Ein Beispiel: Vor kurzem machte ich einen langen Ritt, um mein Pferd vom alten in den neuen Stall zu bringen. Irgendwo mitten im Wald habe ich die falsche Abzweigung genommen. Mein Pferd bemerkte meine Unsicherheit sofort und wollte umkehren. Ich blieb jedoch eine Weile stur und verfolgte den falschen Weg einfach weiter, in der Hoffnung, nicht umdrehen zu müssen und den richtigen Weg wieder zu finden. Dem war jedoch nicht so. Dieser Weg führte in eine Sackgasse.
Führen heisst also auch, die Ressourcen des anderen zu anerkennen und nicht immer auf seinem Recht zu beharren.
So habe ich mich bei meinem vierbeinigen Partner für den Umweg entschuldigt und habe ihn eine Weile grasen lassen. Danach bin ich zwei Stunden neben ihm gelaufen. Demütig sein im richtigen Moment erschafft noch mehr Respekt.
Du kannst versuchen, dein Pferd zu fühlen. Fühle hin, wenn Du mit dem Pferd auf dem Reitplatz bist oder wenn Du reitest. Wenn sich dein Pferd wehrt, werde ruhig und fühle. Dann findest Du die Lösung.
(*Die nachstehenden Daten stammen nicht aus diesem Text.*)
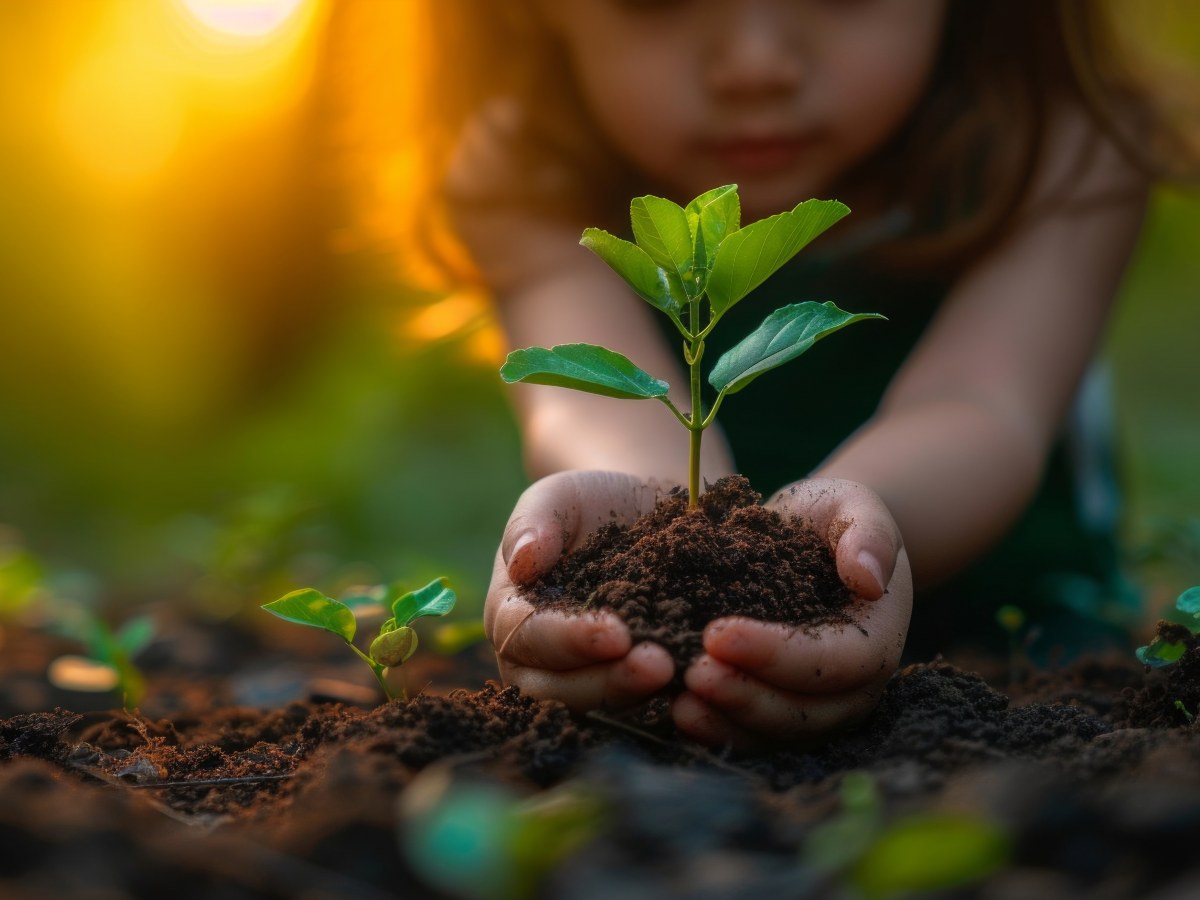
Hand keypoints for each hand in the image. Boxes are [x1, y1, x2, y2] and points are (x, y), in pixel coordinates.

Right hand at [485, 471, 675, 710]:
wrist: (640, 515)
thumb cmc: (591, 504)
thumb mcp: (560, 497)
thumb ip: (532, 522)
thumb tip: (522, 561)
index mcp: (513, 614)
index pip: (526, 637)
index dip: (567, 640)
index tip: (614, 633)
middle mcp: (540, 659)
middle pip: (558, 689)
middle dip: (606, 681)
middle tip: (656, 665)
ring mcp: (584, 676)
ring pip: (598, 704)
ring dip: (636, 694)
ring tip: (677, 672)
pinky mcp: (626, 683)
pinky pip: (638, 704)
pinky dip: (664, 700)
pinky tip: (694, 683)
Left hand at [673, 478, 911, 750]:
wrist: (803, 537)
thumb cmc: (830, 519)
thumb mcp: (853, 506)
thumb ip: (870, 534)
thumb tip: (869, 579)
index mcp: (875, 639)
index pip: (837, 662)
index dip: (780, 654)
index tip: (719, 633)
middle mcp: (851, 688)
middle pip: (805, 712)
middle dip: (745, 696)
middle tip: (692, 673)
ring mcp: (815, 708)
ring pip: (774, 733)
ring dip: (725, 722)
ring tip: (678, 701)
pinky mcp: (777, 713)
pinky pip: (749, 735)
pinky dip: (714, 729)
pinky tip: (674, 710)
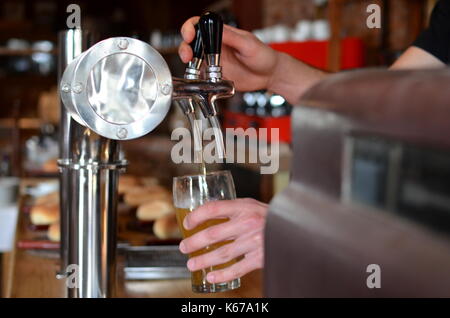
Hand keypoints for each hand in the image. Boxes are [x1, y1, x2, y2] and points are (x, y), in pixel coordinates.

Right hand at [178, 17, 327, 103]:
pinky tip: (200, 79)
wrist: (270, 75)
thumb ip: (232, 38)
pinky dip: (196, 78)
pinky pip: (200, 76)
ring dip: (189, 63)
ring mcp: (213, 61)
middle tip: (188, 56)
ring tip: (193, 67)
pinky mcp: (214, 75)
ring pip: (193, 59)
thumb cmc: (263, 56)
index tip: (189, 36)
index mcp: (222, 34)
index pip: (200, 25)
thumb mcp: (249, 45)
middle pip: (192, 42)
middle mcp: (215, 46)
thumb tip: (217, 29)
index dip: (190, 28)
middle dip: (185, 47)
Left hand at [179, 198, 267, 283]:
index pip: (213, 208)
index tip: (188, 224)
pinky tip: (211, 277)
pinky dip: (222, 275)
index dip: (196, 216)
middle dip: (194, 242)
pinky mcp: (260, 258)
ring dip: (203, 260)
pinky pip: (238, 269)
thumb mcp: (252, 206)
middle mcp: (248, 223)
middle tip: (184, 247)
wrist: (294, 229)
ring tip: (192, 264)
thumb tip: (206, 215)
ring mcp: (254, 241)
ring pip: (222, 253)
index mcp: (244, 207)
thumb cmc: (269, 217)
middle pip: (213, 234)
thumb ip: (233, 210)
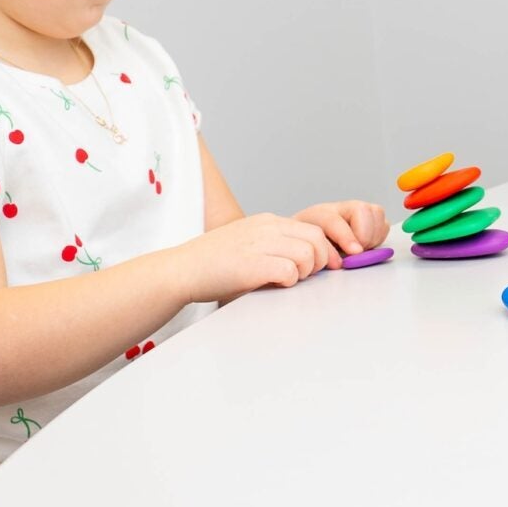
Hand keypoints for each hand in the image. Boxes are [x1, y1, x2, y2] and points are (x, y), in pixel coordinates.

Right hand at [176, 211, 337, 299]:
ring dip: (303, 272)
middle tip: (306, 276)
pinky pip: (289, 271)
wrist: (182, 270)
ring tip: (286, 281)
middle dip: (319, 261)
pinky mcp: (252, 264)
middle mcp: (266, 228)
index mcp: (267, 221)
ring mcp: (259, 244)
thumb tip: (305, 260)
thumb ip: (274, 245)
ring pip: (307, 254)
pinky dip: (288, 282)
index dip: (324, 250)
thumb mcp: (248, 242)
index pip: (313, 229)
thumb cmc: (213, 263)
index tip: (325, 267)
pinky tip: (273, 285)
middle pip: (316, 239)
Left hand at [295, 199, 387, 256]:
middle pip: (361, 209)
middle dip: (364, 235)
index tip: (355, 252)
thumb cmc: (312, 246)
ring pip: (376, 212)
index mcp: (320, 214)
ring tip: (362, 248)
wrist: (312, 240)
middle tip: (358, 251)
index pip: (334, 220)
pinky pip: (384, 222)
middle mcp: (341, 208)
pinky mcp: (371, 218)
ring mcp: (357, 210)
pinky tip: (367, 245)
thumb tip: (339, 262)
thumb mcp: (312, 250)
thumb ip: (325, 254)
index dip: (347, 237)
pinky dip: (379, 236)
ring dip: (373, 235)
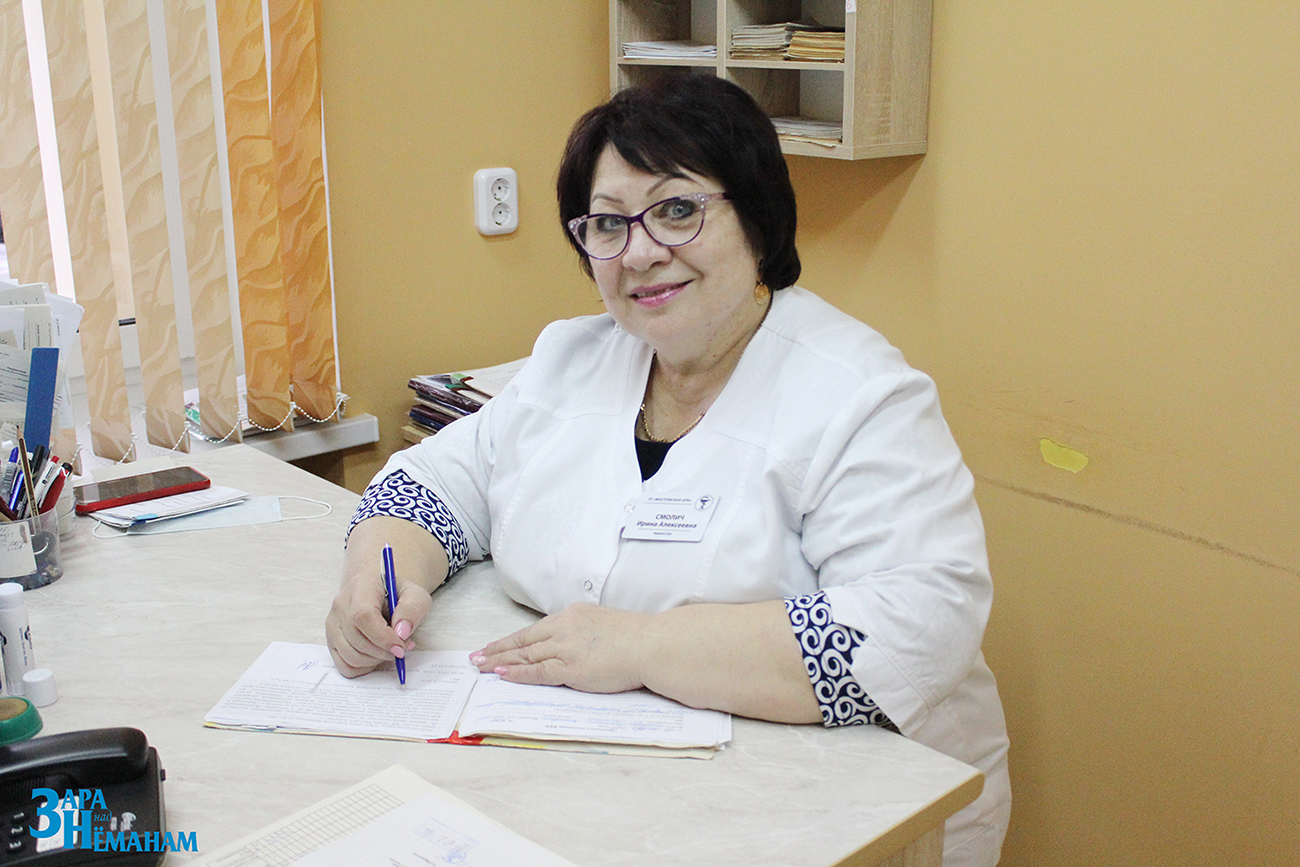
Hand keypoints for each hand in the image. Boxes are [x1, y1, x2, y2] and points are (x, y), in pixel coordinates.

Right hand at [326, 572, 430, 676]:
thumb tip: (401, 633)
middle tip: (403, 647)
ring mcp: (333, 623)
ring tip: (391, 649)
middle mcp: (340, 604)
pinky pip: (344, 665)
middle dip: (383, 651)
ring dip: (375, 660)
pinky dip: (363, 668)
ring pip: (350, 655)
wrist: (379, 592)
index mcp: (360, 587)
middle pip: (356, 638)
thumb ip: (412, 610)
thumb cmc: (397, 593)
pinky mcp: (331, 639)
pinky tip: (376, 657)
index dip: (382, 637)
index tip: (400, 648)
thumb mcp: (415, 595)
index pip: (363, 616)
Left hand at [471, 603, 650, 693]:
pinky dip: (517, 673)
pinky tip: (502, 674)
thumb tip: (574, 643)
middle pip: (523, 641)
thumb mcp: (602, 623)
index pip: (534, 630)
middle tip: (475, 657)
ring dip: (499, 661)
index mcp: (572, 615)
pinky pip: (537, 671)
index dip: (511, 639)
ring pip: (524, 655)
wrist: (650, 644)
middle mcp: (564, 628)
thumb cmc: (634, 637)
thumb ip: (583, 631)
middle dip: (496, 649)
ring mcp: (565, 648)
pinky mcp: (570, 668)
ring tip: (480, 667)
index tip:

Meine autistische Wahrnehmung, erlaubt es mir, sehr viel mehr wahrzunehmen. Ich bin aber davon überzeugt, dass jeder Mensch in der Lage ist, hinzufühlen. Es braucht nur den Willen, das Herz ein wenig zu öffnen.
In diesem Sinne wünsche ich Dir eine besinnliche, gefühlvolle Zeit mit deinem Pferd.